Bayesian ICA for Causal Discovery

Causal discovery based on Independent Component Analysis (ICA) has achieved remarkable success through the LiNGAM framework, which exploits non-Gaussianity and independence of noise variables to identify causal order. However, classical LiNGAM methods rely on the strong assumption that there exists an ordering under which the noise terms are exactly independent, an assumption that is often violated in the presence of confounding. In this paper, we propose a general information-theoretic framework for causal order estimation that remains applicable under arbitrary confounding. Rather than imposing independence as a hard constraint, we quantify the degree of confounding by the multivariate mutual information among the noise variables. This quantity is decomposed into a sum of mutual information terms along a causal order and is estimated using Bayesian marginal likelihoods. The resulting criterion can be interpreted as Bayesian ICA for causal discovery, where causal order selection is formulated as a model selection problem over permutations. Under standard regularity conditions, we show that the proposed Bayesian mutual information estimator is consistent, with redundancy of order $O(\log n)$. To avoid non-identifiability caused by Gaussian noise, we employ non-Gaussian predictive models, including multivariate $t$ distributions, whose marginal likelihoods can be evaluated via MCMC. The proposed method recovers classical LiNGAM and DirectLiNGAM as limiting cases in the absence of confounding, while providing a principled ranking of causal orders when confounding is present. This establishes a unified, confounding-aware, and information-theoretically grounded extension of ICA-based causal discovery.

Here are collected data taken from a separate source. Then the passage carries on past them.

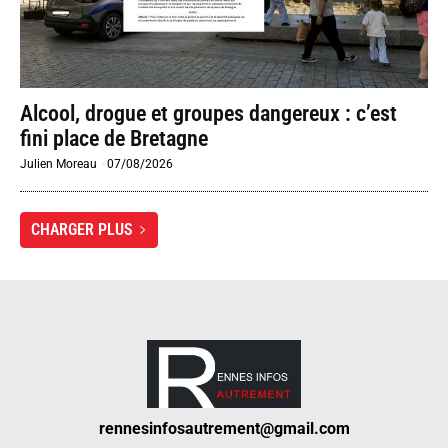
Alcool, drogue et groupes dangereux : c’est
fini place de Bretagne
Julien Moreau
-
07/08/2026
CHARGER PLUS
rennesinfosautrement@gmail.com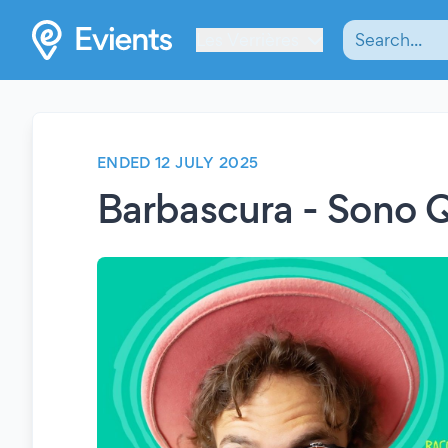
Les Verrières
ENDED 12 JULY 2025
Barbascura - Sono 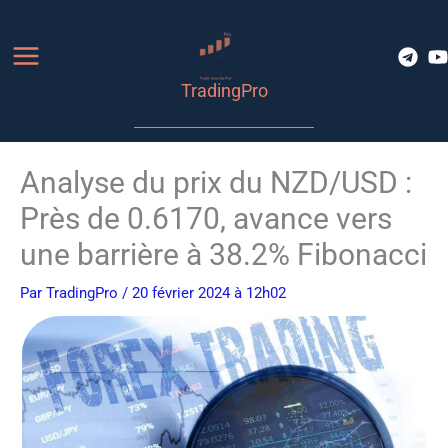
Aller
au
contenu
TradingPro
Analyse du prix du NZD/USD :
Près de 0.6170, avance vers
une barrière à 38.2% Fibonacci
Par
TradingPro
/ 20 février 2024 à 12h02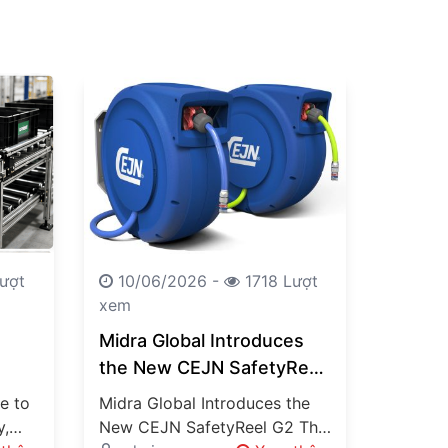
ượt
10/06/2026 -
1718 Lượt
xem
Midra Global Introduces
the New CEJN SafetyReel
G2
e to
Midra Global Introduces the
y,
New CEJN SafetyReel G2 The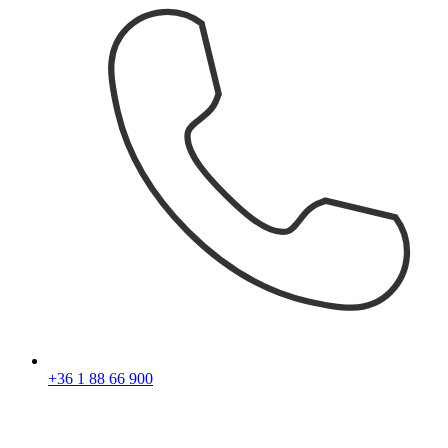
+36 1 88 66 900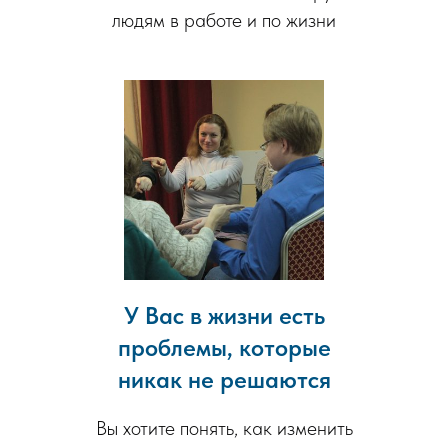
людям в работе и по жизни
У Вас в жизни есть
проблемы, которые
никак не решаются
Вы хотите понять, как изменить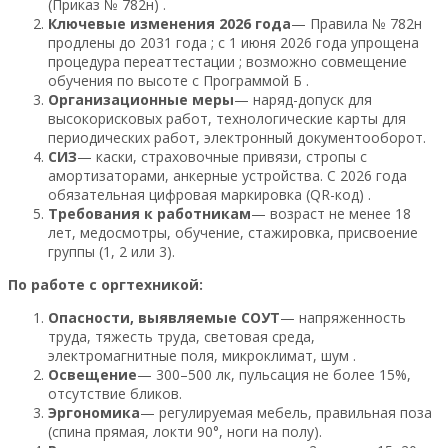
(Приказ № 782н) .
Ключевые изменения 2026 года
— Правила № 782н
продлены до 2031 года ; с 1 июня 2026 года упрощена
процедура переаттестации ; возможно совмещение
обучения по высоте с Программой Б .
Организационные меры
— наряд-допуск для
высокорисковых работ, технологические карты для
периодических работ, электронный документооборот.
СИЗ
— каски, страховочные привязи, стропы с
амортизаторами, анкерные устройства. С 2026 года
обязательная цифровая маркировка (QR-код) .
Требования к работникам
— возраст не менее 18
лет, медосмотры, обучение, стажировка, присвоение
группы (1, 2 или 3).
По работе с оргтехникой:
Опасности, выявляемые СОУТ
— напряженность
труда, тяжесть труда, световая среда,
электромагнитные поля, микроклимат, шум .
Освещение
— 300–500 лк, пульсация не более 15%,
отсутствие бликов.
Эргономика
— регулируемая мебель, правильная поза
(спина прямая, локти 90°, ноги на полу).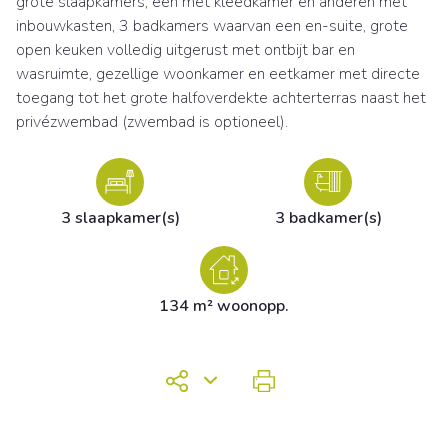
grote slaapkamers, een met kleedkamer en anderen met
inbouwkasten, 3 badkamers waarvan een en-suite, grote
open keuken volledig uitgerust met ontbijt bar en
wasruimte, gezellige woonkamer en eetkamer met directe
toegang tot het grote halfoverdekte achterterras naast het
privézwembad (zwembad is optioneel).
3 slaapkamer(s)
3 badkamer(s)
134 m² woonopp.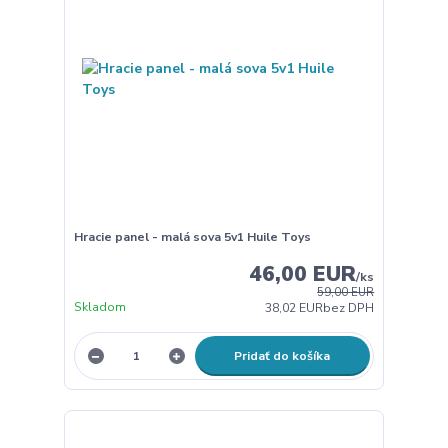
Hracie panel - malá sova 5v1 Huile Toys
46,00 EUR
/
ks
59,00 EUR
Skladom
38,02 EUR
bez DPH
Pridať do košíka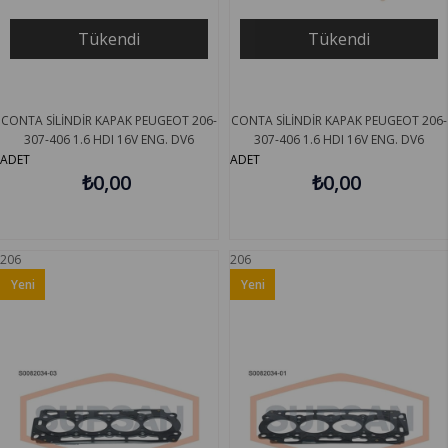
Tükendi
Tükendi
CONTA SİLİNDİR KAPAK PEUGEOT 206-
CONTA SİLİNDİR KAPAK PEUGEOT 206-
307-406 1.6 HDI 16V ENG. DV6
307-406 1.6 HDI 16V ENG. DV6
SUPSAN S0082035-03
SUPSAN S0082035-05
ADET
ADET
₺0,00
₺0,00
206
206
Yeni
Yeni
Ürün
Ürün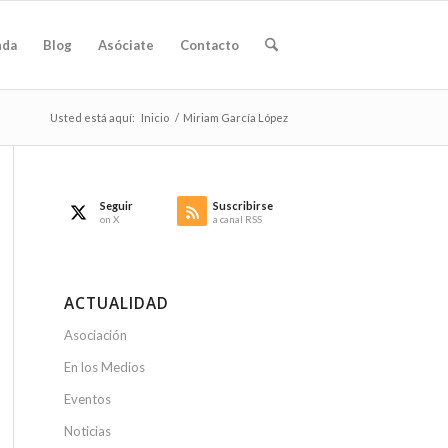
nda
Blog
Asóciate
Contacto
Usted está aquí:
Inicio
/
Miriam García López
Seguir
Suscribirse
on X
a canal RSS
ACTUALIDAD
Asociación
En los Medios
Eventos
Noticias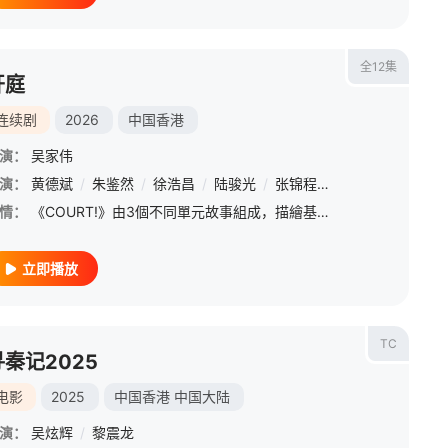
全12集
开庭
连续剧
2026
中国香港
演：
吴家伟
演：
黄子华
黄德斌
/
陈郁宪
/
朱鉴然
/
甄懋强
/
徐浩昌
/
洪林小湛
/
陆骏光
/
罗孝勇
/
张锦程
/
杨偲泳
/
汤骏业
/
麦子云
/
林子杰
/
情：
《COURT!》由3個不同單元故事組成，描繪基於不同觀點角度、難以致信的巧合或為了維護更公平的法律原則，都影響著所有案件在法庭上的細節，令最終「真相」的呈現面臨著不同挑戰和考驗。
立即播放
TC
寻秦记2025
电影
2025
中国香港
中国大陆
演：
吴炫辉
/
黎震龙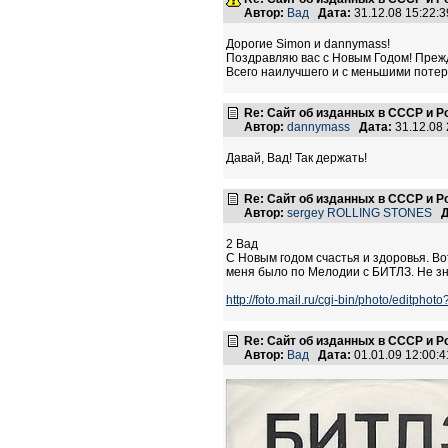
Автор:
Вад
Дата:
31.12.08 15:22
Дорогие Simon и dannymass!
Поздравляю вас с Новым Годом! Прежде 
Всего наилучшего и с меньшими поте
Re: Сайт об изданных в СССР и Р
Автор:
dannymass
Дата:
31.12.08
Давай, Вад! Так держать!
Re: Сайт об изданных в СССР и Р
Автор:
sergey ROLLING STONES
Д
2 Вад
С Новым годом счастья и здоровья. Вот
меня было по Мелодии с БИТЛЗ. Не зн
http://foto.mail.ru/cgi-bin/photo/editp
Re: Сайт об изданных в СССР и Р
Автор:
Вад
Дата:
01.01.09 12:00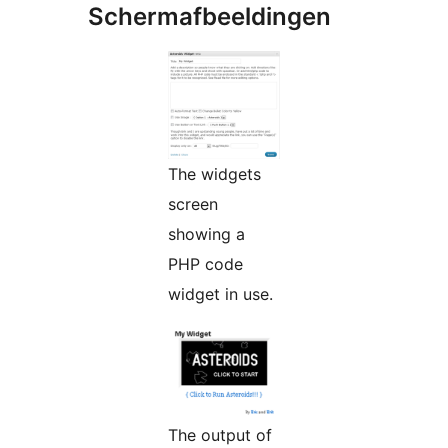
Schermafbeeldingen
The widgets
screen
showing a
PHP code
widget in use.
The output of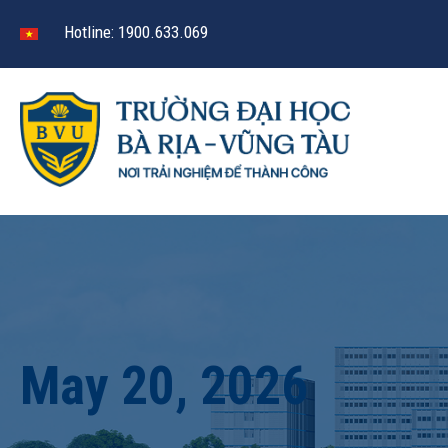
Hotline: 1900.633.069
May 20, 2026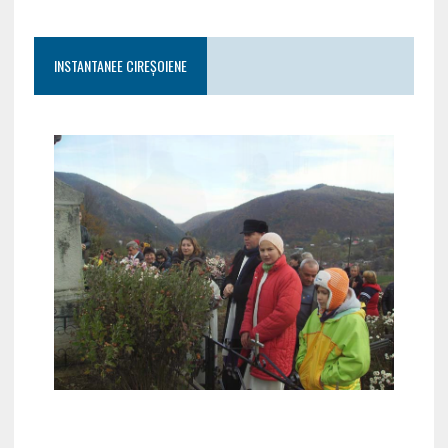
INSTANTANEE CIREȘOIENE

翻译：基于独立成分分析（ICA）的因果发现通过LiNGAM框架取得了显著成功，该框架利用噪声变量的非高斯性和独立性来识别因果顺序。然而，经典LiNGAM方法依赖于一个强假设，即存在一个顺序使得噪声项完全独立，这一假设在存在混杂因素时常常被违反。本文提出了一种通用的信息论框架用于因果顺序估计，该框架在任意混杂条件下仍保持适用性。我们不再将独立性作为硬约束，而是通过噪声变量之间的多元互信息来量化混杂程度。该量被分解为沿因果顺序的互信息项之和，并使用贝叶斯边际似然进行估计。所得准则可解释为用于因果发现的贝叶斯ICA，其中因果顺序选择被表述为关于排列的模型选择问题。在标准正则性条件下，我们证明了所提出的贝叶斯互信息估计量具有一致性，其冗余度为$O(\log n)$阶。为避免高斯噪声导致的不可识别性问题，我们采用非高斯预测模型，包括多元$t$分布，其边际似然可通过MCMC进行评估。所提方法在无混杂情况下可退化为经典LiNGAM和DirectLiNGAM，同时在存在混杂时提供因果顺序的原则性排序。这为基于ICA的因果发现建立了一个统一的、考虑混杂因素的、信息论基础坚实的扩展框架。